_WHAT THE TASK ASKS_
Print the text of each item below line by line, keeping every word, character and line break unchanged.

Saved entries:

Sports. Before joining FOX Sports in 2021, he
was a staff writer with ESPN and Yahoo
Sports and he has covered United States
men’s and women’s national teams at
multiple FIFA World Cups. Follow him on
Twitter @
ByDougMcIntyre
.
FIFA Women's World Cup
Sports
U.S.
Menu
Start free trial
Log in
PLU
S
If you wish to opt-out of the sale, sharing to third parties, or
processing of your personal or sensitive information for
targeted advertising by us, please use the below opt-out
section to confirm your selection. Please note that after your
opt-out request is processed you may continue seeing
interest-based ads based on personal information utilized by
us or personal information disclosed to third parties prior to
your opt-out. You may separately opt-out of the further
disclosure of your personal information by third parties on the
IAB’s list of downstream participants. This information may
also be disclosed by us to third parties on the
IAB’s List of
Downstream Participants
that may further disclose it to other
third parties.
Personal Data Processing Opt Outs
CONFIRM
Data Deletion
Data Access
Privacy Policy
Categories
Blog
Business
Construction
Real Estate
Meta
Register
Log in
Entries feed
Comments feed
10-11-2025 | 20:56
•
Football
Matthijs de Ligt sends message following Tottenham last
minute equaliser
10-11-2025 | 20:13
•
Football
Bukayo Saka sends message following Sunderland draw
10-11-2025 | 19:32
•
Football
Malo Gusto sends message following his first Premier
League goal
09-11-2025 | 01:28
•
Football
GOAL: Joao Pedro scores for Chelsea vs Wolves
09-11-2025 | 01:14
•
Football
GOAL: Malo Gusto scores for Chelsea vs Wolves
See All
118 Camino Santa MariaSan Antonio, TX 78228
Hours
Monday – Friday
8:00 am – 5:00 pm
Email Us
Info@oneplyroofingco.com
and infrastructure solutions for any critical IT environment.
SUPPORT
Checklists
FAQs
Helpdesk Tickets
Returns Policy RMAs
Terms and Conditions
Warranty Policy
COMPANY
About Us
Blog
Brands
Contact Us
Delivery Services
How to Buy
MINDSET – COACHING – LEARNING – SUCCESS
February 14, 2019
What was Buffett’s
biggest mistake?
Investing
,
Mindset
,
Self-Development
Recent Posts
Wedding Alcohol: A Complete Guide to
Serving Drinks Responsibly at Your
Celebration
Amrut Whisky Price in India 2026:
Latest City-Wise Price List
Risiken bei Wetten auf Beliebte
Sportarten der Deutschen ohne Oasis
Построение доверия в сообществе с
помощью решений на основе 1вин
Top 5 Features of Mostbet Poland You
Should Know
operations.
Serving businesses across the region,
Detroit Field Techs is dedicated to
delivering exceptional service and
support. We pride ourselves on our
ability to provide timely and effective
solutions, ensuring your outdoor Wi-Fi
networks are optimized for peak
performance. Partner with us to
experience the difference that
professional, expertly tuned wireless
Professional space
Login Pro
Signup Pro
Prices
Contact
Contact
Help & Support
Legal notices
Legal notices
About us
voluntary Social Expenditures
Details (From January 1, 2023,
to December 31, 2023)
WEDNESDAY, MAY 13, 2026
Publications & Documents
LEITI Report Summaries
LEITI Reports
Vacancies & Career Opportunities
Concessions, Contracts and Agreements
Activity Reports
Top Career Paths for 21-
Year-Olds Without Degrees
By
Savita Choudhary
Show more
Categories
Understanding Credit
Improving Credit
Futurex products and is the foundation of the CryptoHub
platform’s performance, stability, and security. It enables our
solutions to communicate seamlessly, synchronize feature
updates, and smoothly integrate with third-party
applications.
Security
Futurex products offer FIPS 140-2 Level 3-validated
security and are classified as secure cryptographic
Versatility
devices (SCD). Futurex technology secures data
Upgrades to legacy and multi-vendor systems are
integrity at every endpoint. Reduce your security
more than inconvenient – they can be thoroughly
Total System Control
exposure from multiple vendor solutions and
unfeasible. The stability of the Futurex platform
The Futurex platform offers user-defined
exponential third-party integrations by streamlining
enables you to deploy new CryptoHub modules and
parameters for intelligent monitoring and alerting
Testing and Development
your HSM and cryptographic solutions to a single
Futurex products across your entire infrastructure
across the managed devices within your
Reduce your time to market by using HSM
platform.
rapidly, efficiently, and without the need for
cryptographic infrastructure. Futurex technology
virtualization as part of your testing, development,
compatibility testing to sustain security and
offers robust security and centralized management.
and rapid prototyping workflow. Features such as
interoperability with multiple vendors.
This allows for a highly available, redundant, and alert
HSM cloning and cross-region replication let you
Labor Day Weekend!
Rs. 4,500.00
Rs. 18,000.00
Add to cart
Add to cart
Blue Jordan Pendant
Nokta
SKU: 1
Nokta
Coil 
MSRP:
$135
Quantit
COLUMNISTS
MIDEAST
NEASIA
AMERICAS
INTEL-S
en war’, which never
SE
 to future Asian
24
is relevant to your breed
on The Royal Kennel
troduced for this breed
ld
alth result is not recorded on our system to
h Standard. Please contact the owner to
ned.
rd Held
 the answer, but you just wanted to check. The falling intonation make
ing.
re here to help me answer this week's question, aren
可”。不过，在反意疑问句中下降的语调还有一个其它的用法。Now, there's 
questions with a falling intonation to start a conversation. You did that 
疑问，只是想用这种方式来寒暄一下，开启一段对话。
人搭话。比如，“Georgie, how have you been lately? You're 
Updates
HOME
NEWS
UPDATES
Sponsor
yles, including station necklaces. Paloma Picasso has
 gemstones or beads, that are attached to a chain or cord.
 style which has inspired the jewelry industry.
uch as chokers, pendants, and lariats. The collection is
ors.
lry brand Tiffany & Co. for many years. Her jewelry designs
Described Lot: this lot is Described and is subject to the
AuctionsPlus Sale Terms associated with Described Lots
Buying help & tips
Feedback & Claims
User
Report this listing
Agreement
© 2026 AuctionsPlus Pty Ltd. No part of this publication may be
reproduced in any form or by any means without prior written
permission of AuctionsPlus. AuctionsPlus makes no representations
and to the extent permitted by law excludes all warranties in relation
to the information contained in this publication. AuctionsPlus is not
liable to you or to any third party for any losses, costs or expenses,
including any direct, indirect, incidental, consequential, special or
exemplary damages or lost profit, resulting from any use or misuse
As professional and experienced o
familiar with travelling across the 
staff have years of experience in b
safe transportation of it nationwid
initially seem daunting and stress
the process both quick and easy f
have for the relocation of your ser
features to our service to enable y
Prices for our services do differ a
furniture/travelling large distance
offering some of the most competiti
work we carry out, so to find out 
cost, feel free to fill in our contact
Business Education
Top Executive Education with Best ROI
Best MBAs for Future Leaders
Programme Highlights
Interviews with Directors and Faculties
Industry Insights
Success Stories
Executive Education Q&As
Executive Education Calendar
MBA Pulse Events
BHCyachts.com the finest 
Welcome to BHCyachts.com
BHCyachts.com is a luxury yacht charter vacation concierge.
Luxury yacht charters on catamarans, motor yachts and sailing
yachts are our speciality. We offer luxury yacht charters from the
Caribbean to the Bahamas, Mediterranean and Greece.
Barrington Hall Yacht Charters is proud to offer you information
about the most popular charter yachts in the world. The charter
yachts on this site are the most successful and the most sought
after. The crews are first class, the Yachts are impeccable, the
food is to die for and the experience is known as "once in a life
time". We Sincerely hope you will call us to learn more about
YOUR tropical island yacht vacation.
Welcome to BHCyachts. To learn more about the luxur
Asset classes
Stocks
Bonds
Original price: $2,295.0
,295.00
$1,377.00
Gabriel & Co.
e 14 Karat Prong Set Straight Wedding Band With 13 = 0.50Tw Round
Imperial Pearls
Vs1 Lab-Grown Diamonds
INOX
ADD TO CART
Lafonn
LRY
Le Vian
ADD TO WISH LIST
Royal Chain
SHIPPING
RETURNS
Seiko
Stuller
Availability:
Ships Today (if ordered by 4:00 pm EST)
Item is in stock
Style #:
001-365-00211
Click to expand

_WORKED SOLUTION_
Sports. Before joining FOX Sports in 2021, he
was a staff writer with ESPN and Yahoo
Sports and he has covered United States
men’s and women’s national teams at
multiple FIFA World Cups. Follow him on
Twitter @
ByDougMcIntyre
.
FIFA Women's World Cup
Sports
U.S.
Menu
Start free trial
Log in
PLU
S
If you wish to opt-out of the sale, sharing to third parties, or
processing of your personal or sensitive information for
targeted advertising by us, please use the below opt-out
section to confirm your selection. Please note that after your
opt-out request is processed you may continue seeing
interest-based ads based on personal information utilized by
us or personal information disclosed to third parties prior to
your opt-out. You may separately opt-out of the further
disclosure of your personal information by third parties on the
IAB’s list of downstream participants. This information may
also be disclosed by us to third parties on the
IAB’s List of
Downstream Participants
that may further disclose it to other
third parties.
Personal Data Processing Opt Outs
CONFIRM
Data Deletion
Data Access
Privacy Policy
Categories
Blog
Business
Construction
Real Estate
Meta
Register
Log in
Entries feed
Comments feed
10-11-2025 | 20:56
•
Football
Matthijs de Ligt sends message following Tottenham last
minute equaliser
10-11-2025 | 20:13
•
Football
Bukayo Saka sends message following Sunderland draw
10-11-2025 | 19:32
•
Football
Malo Gusto sends message following his first Premier
League goal
09-11-2025 | 01:28
•
Football
GOAL: Joao Pedro scores for Chelsea vs Wolves
09-11-2025 | 01:14
•
Football
GOAL: Malo Gusto scores for Chelsea vs Wolves
See All
118 Camino Santa MariaSan Antonio, TX 78228
Hours
Monday – Friday
8:00 am – 5:00 pm
Email Us
Info@oneplyroofingco.com
and infrastructure solutions for any critical IT environment.
SUPPORT
Checklists
FAQs
Helpdesk Tickets
Returns Policy RMAs
Terms and Conditions
Warranty Policy
COMPANY
About Us
Blog
Brands
Contact Us
Delivery Services
How to Buy
MINDSET – COACHING – LEARNING – SUCCESS
February 14, 2019
What was Buffett’s
biggest mistake?
Investing
,
Mindset
,
Self-Development
Recent Posts
Wedding Alcohol: A Complete Guide to
Serving Drinks Responsibly at Your
Celebration
Amrut Whisky Price in India 2026:
Latest City-Wise Price List
Risiken bei Wetten auf Beliebte
Sportarten der Deutschen ohne Oasis
Построение доверия в сообществе с
помощью решений на основе 1вин
Top 5 Features of Mostbet Poland You
Should Know
operations.
Serving businesses across the region,
Detroit Field Techs is dedicated to
delivering exceptional service and
support. We pride ourselves on our
ability to provide timely and effective
solutions, ensuring your outdoor Wi-Fi
networks are optimized for peak
performance. Partner with us to
experience the difference that
professional, expertly tuned wireless
Professional space
Login Pro
Signup Pro
Prices
Contact
Contact
Help & Support
Legal notices
Legal notices
About us
voluntary Social Expenditures
Details (From January 1, 2023,
to December 31, 2023)
WEDNESDAY, MAY 13, 2026
Publications & Documents
LEITI Report Summaries
LEITI Reports
Vacancies & Career Opportunities
Concessions, Contracts and Agreements
Activity Reports
Top Career Paths for 21-
Year-Olds Without Degrees
By
Savita Choudhary
Show more
Categories
Understanding Credit
Improving Credit
Futurex products and is the foundation of the CryptoHub
platform’s performance, stability, and security. It enables our
solutions to communicate seamlessly, synchronize feature
updates, and smoothly integrate with third-party
applications.
Security
Futurex products offer FIPS 140-2 Level 3-validated
security and are classified as secure cryptographic
Versatility
devices (SCD). Futurex technology secures data
Upgrades to legacy and multi-vendor systems are
integrity at every endpoint. Reduce your security
more than inconvenient – they can be thoroughly
Total System Control
exposure from multiple vendor solutions and
unfeasible. The stability of the Futurex platform
The Futurex platform offers user-defined
exponential third-party integrations by streamlining
enables you to deploy new CryptoHub modules and
parameters for intelligent monitoring and alerting
Testing and Development
your HSM and cryptographic solutions to a single
Futurex products across your entire infrastructure
across the managed devices within your
Reduce your time to market by using HSM
platform.
rapidly, efficiently, and without the need for
cryptographic infrastructure. Futurex technology
virtualization as part of your testing, development,
compatibility testing to sustain security and
offers robust security and centralized management.
and rapid prototyping workflow. Features such as
interoperability with multiple vendors.
This allows for a highly available, redundant, and alert
HSM cloning and cross-region replication let you
Labor Day Weekend!
Rs. 4,500.00
Rs. 18,000.00
Add to cart
Add to cart
Blue Jordan Pendant
Nokta
SKU: 1
Nokta
Coil 
MSRP:
$135
Quantit
COLUMNISTS
MIDEAST
NEASIA
AMERICAS
INTEL-S
en war’, which never
SE
 to future Asian
24
is relevant to your breed
on The Royal Kennel
troduced for this breed
ld
alth result is not recorded on our system to
h Standard. Please contact the owner to
ned.
rd Held
 the answer, but you just wanted to check. The falling intonation make
ing.
re here to help me answer this week's question, aren
可”。不过，在反意疑问句中下降的语调还有一个其它的用法。Now, there's 
questions with a falling intonation to start a conversation. You did that 
疑问，只是想用这种方式来寒暄一下，开启一段对话。
人搭话。比如，“Georgie, how have you been lately? You're 
Updates
HOME
NEWS
UPDATES
Sponsor
yles, including station necklaces. Paloma Picasso has
 gemstones or beads, that are attached to a chain or cord.
 style which has inspired the jewelry industry.
uch as chokers, pendants, and lariats. The collection is
ors.
lry brand Tiffany & Co. for many years. Her jewelry designs
Described Lot: this lot is Described and is subject to the
AuctionsPlus Sale Terms associated with Described Lots
Buying help & tips
Feedback & Claims
User
Report this listing
Agreement
© 2026 AuctionsPlus Pty Ltd. No part of this publication may be
reproduced in any form or by any means without prior written
permission of AuctionsPlus. AuctionsPlus makes no representations
and to the extent permitted by law excludes all warranties in relation
to the information contained in this publication. AuctionsPlus is not
liable to you or to any third party for any losses, costs or expenses,
including any direct, indirect, incidental, consequential, special or
exemplary damages or lost profit, resulting from any use or misuse
As professional and experienced o
familiar with travelling across the 
staff have years of experience in b
safe transportation of it nationwid
initially seem daunting and stress
the process both quick and easy f
have for the relocation of your ser
features to our service to enable y
Prices for our services do differ a
furniture/travelling large distance
offering some of the most competiti
work we carry out, so to find out 
cost, feel free to fill in our contact
Business Education
Top Executive Education with Best ROI
Best MBAs for Future Leaders
Programme Highlights
Interviews with Directors and Faculties
Industry Insights
Success Stories
Executive Education Q&As
Executive Education Calendar
MBA Pulse Events
BHCyachts.com the finest 
Welcome to BHCyachts.com
BHCyachts.com is a luxury yacht charter vacation concierge.
Luxury yacht charters on catamarans, motor yachts and sailing
yachts are our speciality. We offer luxury yacht charters from the
Caribbean to the Bahamas, Mediterranean and Greece.
Barrington Hall Yacht Charters is proud to offer you information
about the most popular charter yachts in the world. The charter
yachts on this site are the most successful and the most sought
after. The crews are first class, the Yachts are impeccable, the
food is to die for and the experience is known as "once in a life
time". We Sincerely hope you will call us to learn more about
YOUR tropical island yacht vacation.
Welcome to BHCyachts. To learn more about the luxur
Asset classes
Stocks
Bonds
Original price: $2,295.0
,295.00
$1,377.00
Gabriel & Co.
e 14 Karat Prong Set Straight Wedding Band With 13 = 0.50Tw Round
Imperial Pearls
Vs1 Lab-Grown Diamonds
INOX
ADD TO CART
Lafonn
LRY
Le Vian
ADD TO WISH LIST
Royal Chain
SHIPPING
RETURNS
Seiko
Stuller
Availability:
Ships Today (if ordered by 4:00 pm EST)
Item is in stock
Style #:
001-365-00211
Click to expand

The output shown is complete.